[Work item] Please reproduce, word for word, the part of the piece on the Graham-Cassidy bill between "There is no" and "dead or dying.", inclusive.

[Provided passage]
Newark I don’t really watch these “living dead” zombie shows, but I’m starting to get the picture by following the various Republican proposals to “repeal and replace” the Obama Affordable Care Act. Here’s my question though? In the movies and television shows are each generation of zombies more disgusting and worse than the ones that came before them?
Certainly that is the case with the so-called Graham-Cassidy bill to take one more shot at this for the right wing before they would have to obtain more than a simple majority of Senators to push these horrors onto the American people. September 30th is the “expire by date” on the Republicans ability to make mischief with 50 votes, rather than having to go bipartisan with a super-majority.
Let’s look at this version of the healthcare apocalypse though.
A spokesperson for Kaiser Healthcare said it was almost impossible to imagine a bill so bad that it hurt even more people and that had less support from anyone.
Blue Cross/ Blue Shield, AARP, and other insurers, who have been largely silent in earlier versions of the bill, have all mobilized to oppose this version because they argue it will wreck havoc with insurance markets by destroying a national system and making it a state by state battleground.
Thirty-six states will immediately get less money from the Graham-Cassidy bill, if it succeeds. The pain will be especially pronounced in some of the blue states like New York, California, and Oregon, and generally in those states that expanded Medicaid for their citizens, but even the fourteen states that might see themselves as “winners,” have to understand it’s only temporary. By the 2020s part of the impact of this bill is not the simple devolution of healthcare responsibilities and the money that pays for them from the federales to the states, but a cutting of Medicaid dollars period, which will create a huge hole in state budgets everywhere and reduce many red states in the South to the healthcare delivery standards of third-world nations.
Economists argue that even the sponsors of the bill don’t seem to have a clear idea what’s in the language. For example, Cassidy and Graham have claimed it continues to protect those with preexisting conditions, but reading the bill it’s just not in there.
There is no cost estimate on the bill from the nonpartisan Congressional Budget Office nor is there a score on how many will lose coverage under this bill. The best estimate is that 30 million will be pushed off of insurance.
So, why are we worrying that this zombie may end up ruling our world, rather than having a stake driven through its heart? God knows, but it seems to be just a case of politics divorced from the impact of health and harm to the public. The Republicans are so desperate to fulfill an absurd promise that they willing to pretend a mangy dog is Lassie on the way to save you.
If there’s something you can do, do it now, before this zombie stalks the land and leaves million dead or dying.

[Data shown]
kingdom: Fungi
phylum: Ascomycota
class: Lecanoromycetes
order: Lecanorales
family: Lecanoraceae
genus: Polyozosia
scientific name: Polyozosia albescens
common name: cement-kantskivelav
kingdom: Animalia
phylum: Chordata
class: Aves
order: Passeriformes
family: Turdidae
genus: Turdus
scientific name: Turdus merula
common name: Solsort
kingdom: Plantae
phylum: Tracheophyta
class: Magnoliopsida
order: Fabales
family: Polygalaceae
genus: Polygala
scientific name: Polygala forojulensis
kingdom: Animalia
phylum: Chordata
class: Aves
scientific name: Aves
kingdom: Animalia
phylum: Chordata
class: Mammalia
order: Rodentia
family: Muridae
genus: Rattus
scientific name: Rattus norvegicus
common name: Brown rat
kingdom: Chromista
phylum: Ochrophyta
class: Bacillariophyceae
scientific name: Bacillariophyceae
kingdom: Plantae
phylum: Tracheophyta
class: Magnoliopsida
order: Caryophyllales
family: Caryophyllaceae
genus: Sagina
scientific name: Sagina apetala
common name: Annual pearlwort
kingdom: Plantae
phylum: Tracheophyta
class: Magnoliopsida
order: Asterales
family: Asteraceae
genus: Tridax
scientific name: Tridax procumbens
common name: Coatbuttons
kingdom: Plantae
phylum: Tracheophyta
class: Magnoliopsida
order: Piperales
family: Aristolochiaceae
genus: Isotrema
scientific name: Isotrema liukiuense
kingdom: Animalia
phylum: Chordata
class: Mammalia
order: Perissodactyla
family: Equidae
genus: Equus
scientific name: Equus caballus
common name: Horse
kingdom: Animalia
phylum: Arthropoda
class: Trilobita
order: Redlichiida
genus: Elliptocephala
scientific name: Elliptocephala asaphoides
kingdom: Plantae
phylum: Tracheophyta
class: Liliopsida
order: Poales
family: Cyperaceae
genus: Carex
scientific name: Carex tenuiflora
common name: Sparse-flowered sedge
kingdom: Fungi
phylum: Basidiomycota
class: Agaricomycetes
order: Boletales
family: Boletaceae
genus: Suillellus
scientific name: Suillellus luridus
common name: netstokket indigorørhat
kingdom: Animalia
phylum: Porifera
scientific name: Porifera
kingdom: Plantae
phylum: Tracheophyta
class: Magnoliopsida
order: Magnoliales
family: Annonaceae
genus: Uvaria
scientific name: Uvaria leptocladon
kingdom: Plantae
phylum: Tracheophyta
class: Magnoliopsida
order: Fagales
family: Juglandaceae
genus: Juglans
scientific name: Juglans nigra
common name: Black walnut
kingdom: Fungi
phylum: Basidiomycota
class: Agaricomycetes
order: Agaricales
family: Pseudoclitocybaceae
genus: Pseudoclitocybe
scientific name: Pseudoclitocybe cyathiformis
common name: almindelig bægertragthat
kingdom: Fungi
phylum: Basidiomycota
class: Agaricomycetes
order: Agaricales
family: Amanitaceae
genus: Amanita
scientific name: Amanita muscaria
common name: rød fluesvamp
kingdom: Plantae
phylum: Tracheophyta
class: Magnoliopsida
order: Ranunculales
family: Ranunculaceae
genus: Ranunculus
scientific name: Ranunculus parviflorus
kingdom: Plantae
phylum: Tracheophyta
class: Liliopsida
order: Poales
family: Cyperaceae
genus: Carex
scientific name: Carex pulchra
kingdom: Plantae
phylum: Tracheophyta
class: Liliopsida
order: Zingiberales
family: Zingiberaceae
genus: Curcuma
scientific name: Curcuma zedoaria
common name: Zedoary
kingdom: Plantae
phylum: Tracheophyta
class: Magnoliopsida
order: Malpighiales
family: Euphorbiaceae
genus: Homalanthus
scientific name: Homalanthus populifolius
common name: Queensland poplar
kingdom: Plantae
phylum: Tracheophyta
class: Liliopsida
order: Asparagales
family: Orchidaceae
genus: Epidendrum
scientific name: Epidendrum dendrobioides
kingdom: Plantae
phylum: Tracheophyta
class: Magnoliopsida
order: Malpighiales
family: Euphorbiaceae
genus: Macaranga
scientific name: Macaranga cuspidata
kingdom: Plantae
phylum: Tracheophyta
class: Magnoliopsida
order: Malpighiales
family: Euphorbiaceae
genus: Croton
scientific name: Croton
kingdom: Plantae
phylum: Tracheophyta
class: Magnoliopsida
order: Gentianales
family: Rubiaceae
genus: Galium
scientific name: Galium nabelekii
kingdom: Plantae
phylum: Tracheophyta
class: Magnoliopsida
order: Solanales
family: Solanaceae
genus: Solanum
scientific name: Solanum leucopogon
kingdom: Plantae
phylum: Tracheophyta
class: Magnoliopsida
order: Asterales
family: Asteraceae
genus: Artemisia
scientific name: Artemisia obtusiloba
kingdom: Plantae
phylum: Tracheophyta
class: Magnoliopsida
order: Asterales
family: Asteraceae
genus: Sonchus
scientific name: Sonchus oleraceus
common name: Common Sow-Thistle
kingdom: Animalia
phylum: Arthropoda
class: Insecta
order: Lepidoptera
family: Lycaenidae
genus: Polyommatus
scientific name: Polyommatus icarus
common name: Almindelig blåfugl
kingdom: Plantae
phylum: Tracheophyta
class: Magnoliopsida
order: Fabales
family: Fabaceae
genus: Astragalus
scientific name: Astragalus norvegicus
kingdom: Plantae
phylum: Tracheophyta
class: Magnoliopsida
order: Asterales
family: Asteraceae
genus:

[The completed task]
There is no cost estimate on the bill from the nonpartisan Congressional Budget Office nor is there a score on how many will lose coverage under this bill. The best estimate is that 30 million will be pushed off of insurance.
So, why are we worrying that this zombie may end up ruling our world, rather than having a stake driven through its heart? God knows, but it seems to be just a case of politics divorced from the impact of health and harm to the public. The Republicans are so desperate to fulfill an absurd promise that they willing to pretend a mangy dog is Lassie on the way to save you.
If there’s something you can do, do it now, before this zombie stalks the land and leaves million dead or dying.